Eén uur: de laatste lamp van het dorp is zo even gedoofd. Wind en regen. Weer die eenzaamheid, datzelfde zwijgen en ditmaal geen sprankje hoop de hindernis uit de weg te ruimen, er langs te gaan. Trouwens wat praat ik van hindernis? Er is niets. God, ik adem, ik zuig de nacht in en als door een bres van de ziel dringt zij in mij binnen. Ik kan me er geen idee, geen voorstelling van vormen. Ik zelf ben nacht. Ik tracht te denken aan angsten van anderen. Ze laten me koud die onbekenden. Mijn eenzaamheid is compleet en ik haat die; heb niet het minste medelijden met mezelf. Als het eens zover kwam dat ik niet meer liefhad…

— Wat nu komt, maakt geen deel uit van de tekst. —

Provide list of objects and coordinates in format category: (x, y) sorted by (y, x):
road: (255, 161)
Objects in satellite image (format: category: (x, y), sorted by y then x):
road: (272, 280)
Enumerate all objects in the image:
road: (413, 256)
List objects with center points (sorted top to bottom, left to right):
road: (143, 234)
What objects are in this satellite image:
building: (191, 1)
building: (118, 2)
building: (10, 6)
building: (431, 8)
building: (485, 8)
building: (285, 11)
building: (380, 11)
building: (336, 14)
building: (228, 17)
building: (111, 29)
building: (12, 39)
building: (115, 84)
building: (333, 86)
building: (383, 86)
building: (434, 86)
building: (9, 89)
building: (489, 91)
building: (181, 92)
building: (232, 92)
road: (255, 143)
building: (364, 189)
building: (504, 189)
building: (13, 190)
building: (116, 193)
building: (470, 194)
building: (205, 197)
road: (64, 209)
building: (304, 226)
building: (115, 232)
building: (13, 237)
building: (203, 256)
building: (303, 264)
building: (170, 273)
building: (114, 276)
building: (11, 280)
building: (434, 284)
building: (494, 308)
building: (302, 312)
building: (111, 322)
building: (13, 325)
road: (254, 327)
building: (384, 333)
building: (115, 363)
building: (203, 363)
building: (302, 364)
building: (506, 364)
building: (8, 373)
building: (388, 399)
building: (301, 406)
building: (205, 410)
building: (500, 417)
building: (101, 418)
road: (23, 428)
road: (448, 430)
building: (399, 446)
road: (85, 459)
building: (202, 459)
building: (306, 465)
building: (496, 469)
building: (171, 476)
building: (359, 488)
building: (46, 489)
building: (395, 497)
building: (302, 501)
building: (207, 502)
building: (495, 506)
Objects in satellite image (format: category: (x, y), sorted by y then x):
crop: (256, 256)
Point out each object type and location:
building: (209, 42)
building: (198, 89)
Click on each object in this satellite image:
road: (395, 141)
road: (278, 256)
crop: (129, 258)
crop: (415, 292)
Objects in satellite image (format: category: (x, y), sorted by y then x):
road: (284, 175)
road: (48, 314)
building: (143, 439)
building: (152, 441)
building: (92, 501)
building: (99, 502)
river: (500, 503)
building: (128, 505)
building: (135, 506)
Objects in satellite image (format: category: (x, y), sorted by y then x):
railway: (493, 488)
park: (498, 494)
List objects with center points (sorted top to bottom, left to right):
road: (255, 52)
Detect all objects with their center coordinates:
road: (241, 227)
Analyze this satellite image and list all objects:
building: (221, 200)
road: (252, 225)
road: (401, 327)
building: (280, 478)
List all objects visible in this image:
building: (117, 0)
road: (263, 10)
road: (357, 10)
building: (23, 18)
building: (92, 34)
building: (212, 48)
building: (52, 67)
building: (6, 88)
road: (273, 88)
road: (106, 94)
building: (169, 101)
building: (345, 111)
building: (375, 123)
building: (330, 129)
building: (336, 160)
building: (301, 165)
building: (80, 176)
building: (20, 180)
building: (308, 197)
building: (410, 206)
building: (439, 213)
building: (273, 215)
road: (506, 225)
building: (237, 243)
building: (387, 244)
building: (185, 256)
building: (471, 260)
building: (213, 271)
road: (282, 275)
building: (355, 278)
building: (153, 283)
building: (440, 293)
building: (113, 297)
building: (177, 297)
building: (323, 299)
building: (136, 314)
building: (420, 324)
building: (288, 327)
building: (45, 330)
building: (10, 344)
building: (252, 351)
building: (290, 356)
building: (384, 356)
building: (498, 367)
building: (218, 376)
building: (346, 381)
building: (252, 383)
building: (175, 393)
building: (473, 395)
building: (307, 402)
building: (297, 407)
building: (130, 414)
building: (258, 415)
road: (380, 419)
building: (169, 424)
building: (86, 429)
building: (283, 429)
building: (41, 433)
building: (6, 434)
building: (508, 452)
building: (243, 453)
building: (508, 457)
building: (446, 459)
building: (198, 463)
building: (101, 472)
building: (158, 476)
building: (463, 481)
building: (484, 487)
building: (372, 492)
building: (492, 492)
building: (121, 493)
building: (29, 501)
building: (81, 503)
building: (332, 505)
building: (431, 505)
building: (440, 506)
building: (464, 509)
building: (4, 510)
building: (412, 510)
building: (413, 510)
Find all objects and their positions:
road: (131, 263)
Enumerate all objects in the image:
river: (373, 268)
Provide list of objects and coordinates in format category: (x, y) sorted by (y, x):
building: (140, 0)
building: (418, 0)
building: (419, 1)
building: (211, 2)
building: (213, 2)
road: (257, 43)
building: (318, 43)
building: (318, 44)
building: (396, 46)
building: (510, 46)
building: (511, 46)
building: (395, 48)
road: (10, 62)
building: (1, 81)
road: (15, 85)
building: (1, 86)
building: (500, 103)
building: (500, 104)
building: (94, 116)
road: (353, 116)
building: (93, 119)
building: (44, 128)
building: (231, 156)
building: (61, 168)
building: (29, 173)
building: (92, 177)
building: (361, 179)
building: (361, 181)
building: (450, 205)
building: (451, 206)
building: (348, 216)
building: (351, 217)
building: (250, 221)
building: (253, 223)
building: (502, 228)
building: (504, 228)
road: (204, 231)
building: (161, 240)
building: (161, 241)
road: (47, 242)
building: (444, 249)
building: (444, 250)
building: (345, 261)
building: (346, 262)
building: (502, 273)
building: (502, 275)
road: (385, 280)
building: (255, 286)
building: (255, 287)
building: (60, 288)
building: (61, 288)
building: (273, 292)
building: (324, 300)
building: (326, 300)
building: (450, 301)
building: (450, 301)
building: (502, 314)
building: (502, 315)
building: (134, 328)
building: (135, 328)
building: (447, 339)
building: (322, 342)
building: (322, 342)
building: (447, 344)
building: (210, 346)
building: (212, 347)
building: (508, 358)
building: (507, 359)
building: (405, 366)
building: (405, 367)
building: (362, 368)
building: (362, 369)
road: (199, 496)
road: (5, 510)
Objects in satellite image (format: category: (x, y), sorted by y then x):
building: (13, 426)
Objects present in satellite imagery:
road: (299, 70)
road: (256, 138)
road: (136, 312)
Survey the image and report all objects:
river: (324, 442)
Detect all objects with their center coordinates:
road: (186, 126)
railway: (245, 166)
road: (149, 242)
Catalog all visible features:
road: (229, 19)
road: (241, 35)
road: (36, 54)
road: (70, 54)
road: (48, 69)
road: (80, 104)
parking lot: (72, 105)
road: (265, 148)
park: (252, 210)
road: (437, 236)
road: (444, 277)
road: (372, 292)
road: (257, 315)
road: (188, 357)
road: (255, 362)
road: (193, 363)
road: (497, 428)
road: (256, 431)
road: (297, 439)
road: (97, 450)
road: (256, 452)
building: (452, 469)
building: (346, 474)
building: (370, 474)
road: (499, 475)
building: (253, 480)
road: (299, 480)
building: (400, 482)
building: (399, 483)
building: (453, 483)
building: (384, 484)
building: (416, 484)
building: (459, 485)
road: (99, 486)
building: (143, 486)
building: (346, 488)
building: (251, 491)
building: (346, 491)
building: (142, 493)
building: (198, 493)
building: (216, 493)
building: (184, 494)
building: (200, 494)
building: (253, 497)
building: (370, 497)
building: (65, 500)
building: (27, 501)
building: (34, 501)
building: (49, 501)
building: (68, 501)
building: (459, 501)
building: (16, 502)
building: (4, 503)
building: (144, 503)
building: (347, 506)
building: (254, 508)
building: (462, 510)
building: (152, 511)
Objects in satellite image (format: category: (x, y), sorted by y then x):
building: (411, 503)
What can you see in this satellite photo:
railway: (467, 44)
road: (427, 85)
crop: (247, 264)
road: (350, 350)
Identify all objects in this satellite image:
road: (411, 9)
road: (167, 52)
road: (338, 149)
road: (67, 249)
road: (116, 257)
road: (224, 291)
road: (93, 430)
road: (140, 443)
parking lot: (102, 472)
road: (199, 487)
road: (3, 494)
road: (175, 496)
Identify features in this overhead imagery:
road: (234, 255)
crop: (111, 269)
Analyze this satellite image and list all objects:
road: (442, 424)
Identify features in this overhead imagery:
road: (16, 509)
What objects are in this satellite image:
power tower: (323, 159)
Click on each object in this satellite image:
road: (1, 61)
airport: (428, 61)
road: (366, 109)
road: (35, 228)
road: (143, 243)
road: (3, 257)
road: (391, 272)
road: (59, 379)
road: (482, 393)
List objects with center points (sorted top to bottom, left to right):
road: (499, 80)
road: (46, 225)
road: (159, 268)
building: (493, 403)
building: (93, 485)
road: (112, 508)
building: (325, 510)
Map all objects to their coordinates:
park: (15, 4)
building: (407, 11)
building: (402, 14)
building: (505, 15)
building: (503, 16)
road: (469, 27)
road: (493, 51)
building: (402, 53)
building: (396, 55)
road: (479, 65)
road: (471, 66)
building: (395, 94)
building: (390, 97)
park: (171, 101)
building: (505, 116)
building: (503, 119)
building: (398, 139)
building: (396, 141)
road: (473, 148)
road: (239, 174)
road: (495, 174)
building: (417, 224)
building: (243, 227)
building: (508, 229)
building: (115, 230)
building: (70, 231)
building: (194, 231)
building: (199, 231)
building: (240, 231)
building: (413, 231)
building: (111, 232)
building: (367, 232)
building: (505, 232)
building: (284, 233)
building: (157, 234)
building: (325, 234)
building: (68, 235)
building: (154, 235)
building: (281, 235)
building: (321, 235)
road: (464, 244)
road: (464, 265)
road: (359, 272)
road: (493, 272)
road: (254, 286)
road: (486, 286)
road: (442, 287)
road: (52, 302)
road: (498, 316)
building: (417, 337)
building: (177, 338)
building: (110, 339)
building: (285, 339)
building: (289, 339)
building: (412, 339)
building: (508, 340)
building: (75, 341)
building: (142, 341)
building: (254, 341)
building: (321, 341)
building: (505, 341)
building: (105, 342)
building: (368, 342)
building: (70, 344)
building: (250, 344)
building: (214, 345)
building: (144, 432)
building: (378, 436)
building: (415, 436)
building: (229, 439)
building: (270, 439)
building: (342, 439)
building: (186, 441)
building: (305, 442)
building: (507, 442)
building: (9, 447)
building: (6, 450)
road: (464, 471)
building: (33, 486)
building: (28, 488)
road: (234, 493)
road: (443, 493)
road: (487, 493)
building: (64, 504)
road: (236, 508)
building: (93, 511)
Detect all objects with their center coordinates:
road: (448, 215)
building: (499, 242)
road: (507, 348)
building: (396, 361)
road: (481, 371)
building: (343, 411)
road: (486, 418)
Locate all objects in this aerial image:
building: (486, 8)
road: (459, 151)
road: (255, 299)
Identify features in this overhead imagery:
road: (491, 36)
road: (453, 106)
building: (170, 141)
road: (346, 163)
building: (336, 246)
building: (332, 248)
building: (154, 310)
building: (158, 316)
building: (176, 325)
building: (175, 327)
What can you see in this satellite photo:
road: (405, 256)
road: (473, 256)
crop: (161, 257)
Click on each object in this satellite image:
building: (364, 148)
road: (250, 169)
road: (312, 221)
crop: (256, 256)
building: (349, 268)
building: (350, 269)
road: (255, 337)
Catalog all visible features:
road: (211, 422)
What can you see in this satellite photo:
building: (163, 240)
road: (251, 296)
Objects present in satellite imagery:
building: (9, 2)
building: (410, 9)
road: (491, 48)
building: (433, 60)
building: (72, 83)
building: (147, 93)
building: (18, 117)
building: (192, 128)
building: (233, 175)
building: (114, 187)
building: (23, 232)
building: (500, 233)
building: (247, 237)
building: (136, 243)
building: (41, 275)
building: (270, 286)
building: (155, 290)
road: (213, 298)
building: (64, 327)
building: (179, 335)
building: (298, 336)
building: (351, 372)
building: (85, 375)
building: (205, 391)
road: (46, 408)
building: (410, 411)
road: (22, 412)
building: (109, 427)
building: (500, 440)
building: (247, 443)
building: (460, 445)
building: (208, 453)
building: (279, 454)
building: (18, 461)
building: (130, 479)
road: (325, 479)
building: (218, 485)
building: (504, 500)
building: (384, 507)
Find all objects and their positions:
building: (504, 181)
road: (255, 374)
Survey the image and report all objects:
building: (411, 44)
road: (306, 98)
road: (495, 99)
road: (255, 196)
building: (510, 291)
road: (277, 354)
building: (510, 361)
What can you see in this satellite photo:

Ik heb me naast mijn bed uitgestrekt met mijn gezicht tegen de grond. O zeker, ik ben niet zo naïef om te geloven dat een dergelijk middel werkt. Ik wil alleen maar een gebaar maken van totale aanvaarding en overgave. Ik lig aan de rand van de leegte, het niets, als een bedelaar, een beschonkene, een dode en ik wachtte tot men mij zou oprapen. Vanaf de eerste seconde nog voor mijn lippen zelfs de grond hebben geraakt schaam ik mij over die leugen want ik wacht nergens op. (…)
Ik heb een vol uur voor het raam doorgebracht ondanks de kou. De manschijn overdekt de vallei met een soort wattig licht, zo ijl dat de luchttrilling het uiteenrafelt tot lange lijnen die schuin opklimmen naar de hemel en daar in duizelende hoogten schijnen te zweven. En toch zijn ze heel nabij, zo nabij dat ik flarden ervan heen en weer zie bewegen in de toppen van de populieren. O droombeelden. Niets, werkelijk niets weten wij van deze wereld, wij zijn niet op de wereld.